April 27, 2020
Since mid-March the Fed has purchased $561bn of agency mortgage-backed securities as part of its effort to stabilize the sector. The buying has been focused on the UMBS 30-year 2.5% and 3.0% coupons. To put the scale of buying into context, during the sums of QE1 in 2008/2009 and QE3 in 2012/2013, the Fed bought about $1.4tn of mortgages; each of these episodes took over a year to complete.
The Fed has been ratcheting down its announced purchases over the past several weeks. The announced daily total of mortgage purchases has been reduced from a peak of ~$50bn/day to a planned $8bn/day this week. The lower daily purchases still offer strong support and at a level that is similar or better than what the Fed did during QE3.
The Fed also announced they will no longer be buying UMBS 30-year 4.0s or 15-year 3.0s. There was some modest widening in these coupons after the announcement.
The scale of Fed purchases has significantly reduced price and spread volatility in the sector. Prices have been pushed far higher and spreads have narrowed from distressed levels. For example, the price of FNMA 30-year 3.00s was approximately $100-20 on March 20, and today these securities are bid near $105-13. Daily price changes of mortgages are down to single digit ticks instead of points a few weeks ago. Over the past week, nominal spreads on 15- and 30-year MBS to Treasurys have tightened 16 bps and 6 bps, respectively.

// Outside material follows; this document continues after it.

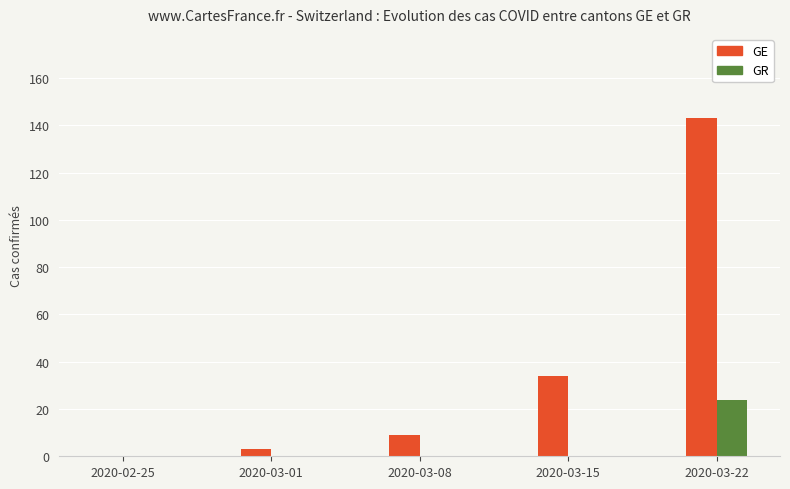

Is the value of GE at 2020-03-08 greater than the value of GR at 2020-03-22?

No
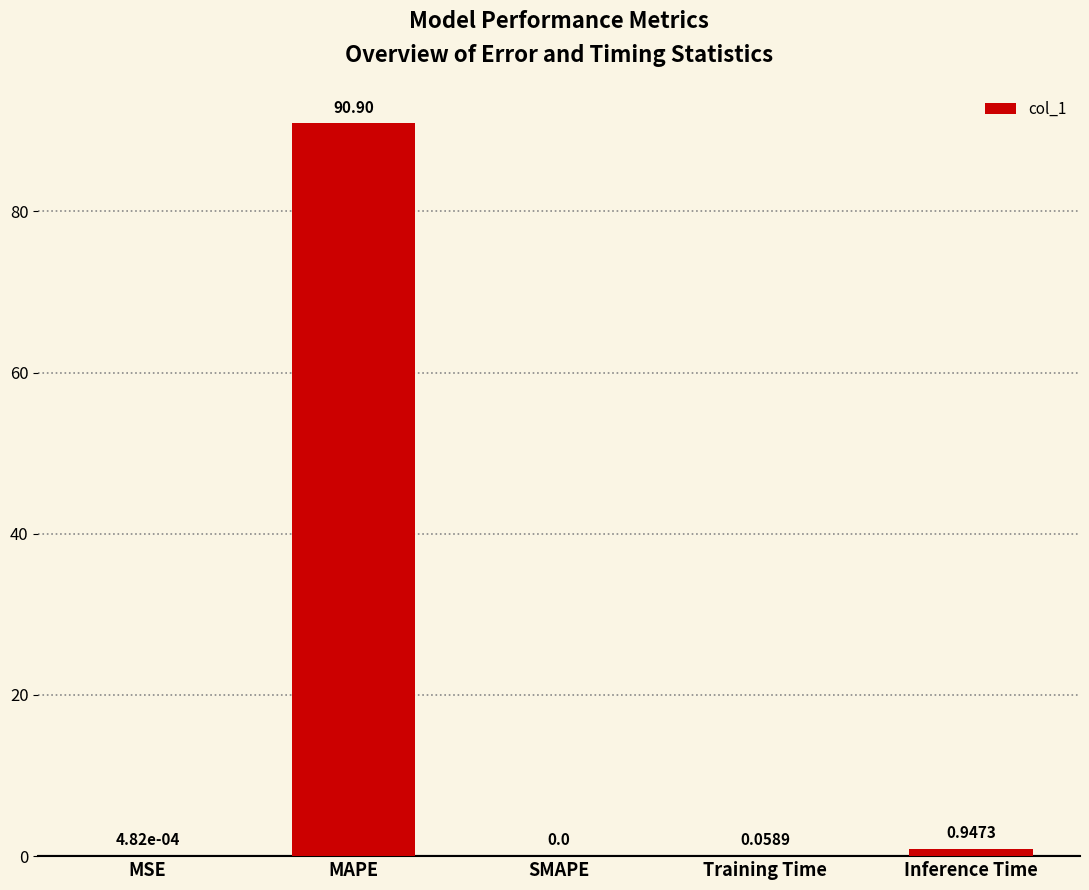

At which label is the value closest to 45?

Inference Time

Financial institutions continue to sell TBA-deliverable securities, due to the improvement in pricing over the past month. Proceeds and new investments have been focused on non-deliverable MBS and sectors with wider spreads (CMOs, CMBS, Municipals, Corporates). The Fed’s buying program does not provide price assistance to non-deliverable MBS securities. Therefore, spreads are wider for GNMA 15-year pools, and both GNMA (MJM 3.5s) and conventional pools (CK 3.5s) collateralized by jumbo loans. Last week we also saw customers buying 20-year 2.5s and 15-year 2.0s.
Mortgage Rates and Refinance Activity
Mortgage rates were relatively stable last week, with 15-year increasing 5 bps to 3.13% and 30-year increased 3 bps to 3.56%. These rates are near the lowest mortgage rates observed since 2012. Mortgage volume appears to be settling into a new normal, as refinance demand stays high and purchase demand sits at a five-year low. For the week ended April 17, new applications for home purchases rose 2.1% during the week after falling 33% over five consecutive weekly declines. Applications for refinance pulled back 0.8% during the week but were a sharp 225% higher than one year ago.